# Dataset excerpts
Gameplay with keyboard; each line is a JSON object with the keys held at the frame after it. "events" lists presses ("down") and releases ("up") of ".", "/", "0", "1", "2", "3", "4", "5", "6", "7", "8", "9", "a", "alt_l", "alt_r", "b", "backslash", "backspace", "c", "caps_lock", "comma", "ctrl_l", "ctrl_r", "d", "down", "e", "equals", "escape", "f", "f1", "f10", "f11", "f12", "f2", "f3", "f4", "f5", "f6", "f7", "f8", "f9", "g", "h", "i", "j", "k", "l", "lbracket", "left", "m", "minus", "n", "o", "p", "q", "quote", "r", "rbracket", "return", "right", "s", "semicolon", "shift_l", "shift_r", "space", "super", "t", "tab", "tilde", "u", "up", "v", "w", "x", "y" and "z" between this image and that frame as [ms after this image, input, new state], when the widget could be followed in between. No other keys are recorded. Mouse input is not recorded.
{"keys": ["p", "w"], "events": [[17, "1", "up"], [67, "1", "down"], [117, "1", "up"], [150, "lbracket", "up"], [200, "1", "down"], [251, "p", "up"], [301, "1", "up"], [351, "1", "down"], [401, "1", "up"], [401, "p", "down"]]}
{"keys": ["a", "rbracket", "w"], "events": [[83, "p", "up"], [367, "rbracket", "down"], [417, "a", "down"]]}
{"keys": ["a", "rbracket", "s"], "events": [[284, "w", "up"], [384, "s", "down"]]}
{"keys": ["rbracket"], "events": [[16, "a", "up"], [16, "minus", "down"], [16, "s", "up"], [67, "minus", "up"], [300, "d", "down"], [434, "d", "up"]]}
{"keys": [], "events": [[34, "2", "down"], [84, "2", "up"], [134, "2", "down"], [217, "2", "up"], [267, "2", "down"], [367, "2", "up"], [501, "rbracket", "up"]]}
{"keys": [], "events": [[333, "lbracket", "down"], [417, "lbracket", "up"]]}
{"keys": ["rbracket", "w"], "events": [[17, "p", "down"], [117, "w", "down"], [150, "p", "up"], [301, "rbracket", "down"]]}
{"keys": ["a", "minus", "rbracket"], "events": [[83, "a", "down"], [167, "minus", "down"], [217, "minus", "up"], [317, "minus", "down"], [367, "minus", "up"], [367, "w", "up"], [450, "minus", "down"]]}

# Task statement
Copy out every entry again, exactly as it was given.

# Exercise solution
Gameplay with keyboard; each line is a JSON object with the keys held at the frame after it. "events" lists presses ("down") and releases ("up") of ".", "/", "0", "1", "2", "3", "4", "5", "6", "7", "8", "9", "a", "alt_l", "alt_r", "b", "backslash", "backspace", "c", "caps_lock", "comma", "ctrl_l", "ctrl_r", "d", "down", "e", "equals", "escape", "f", "f1", "f10", "f11", "f12", "f2", "f3", "f4", "f5", "f6", "f7", "f8", "f9", "g", "h", "i", "j", "k", "l", "lbracket", "left", "m", "minus", "n", "o", "p", "q", "quote", "r", "rbracket", "return", "right", "s", "semicolon", "shift_l", "shift_r", "space", "super", "t", "tab", "tilde", "u", "up", "v", "w", "x", "y" and "z" between this image and that frame as [ms after this image, input, new state], when the widget could be followed in between. No other keys are recorded. Mouse input is not recorded.
{"keys": ["p", "w"], "events": [[17, "1", "up"], [67, "1", "down"], [117, "1", "up"], [150, "lbracket", "up"], [200, "1", "down"], [251, "p", "up"], [301, "1", "up"], [351, "1", "down"], [401, "1", "up"], [401, "p", "down"]]}
{"keys": ["a", "rbracket", "w"], "events": [[83, "p", "up"], [367, "rbracket", "down"], [417, "a", "down"]]}
{"keys": ["a", "rbracket", "s"], "events": [[284, "w", "up"], [384, "s", "down"]]}
{"keys": ["rbracket"], "events": [[16, "a", "up"], [16, "minus", "down"], [16, "s", "up"], [67, "minus", "up"], [300, "d", "down"], [434, "d", "up"]]}
{"keys": [], "events": [[34, "2", "down"], [84, "2", "up"], [134, "2", "down"], [217, "2", "up"], [267, "2", "down"], [367, "2", "up"], [501, "rbracket", "up"]]}
{"keys": [], "events": [[333, "lbracket", "down"], [417, "lbracket", "up"]]}
{"keys": ["rbracket", "w"], "events": [[17, "p", "down"], [117, "w", "down"], [150, "p", "up"], [301, "rbracket", "down"]]}
{"keys": ["a", "minus", "rbracket"], "events": [[83, "a", "down"], [167, "minus", "down"], [217, "minus", "up"], [317, "minus", "down"], [367, "minus", "up"], [367, "w", "up"], [450, "minus", "down"]]}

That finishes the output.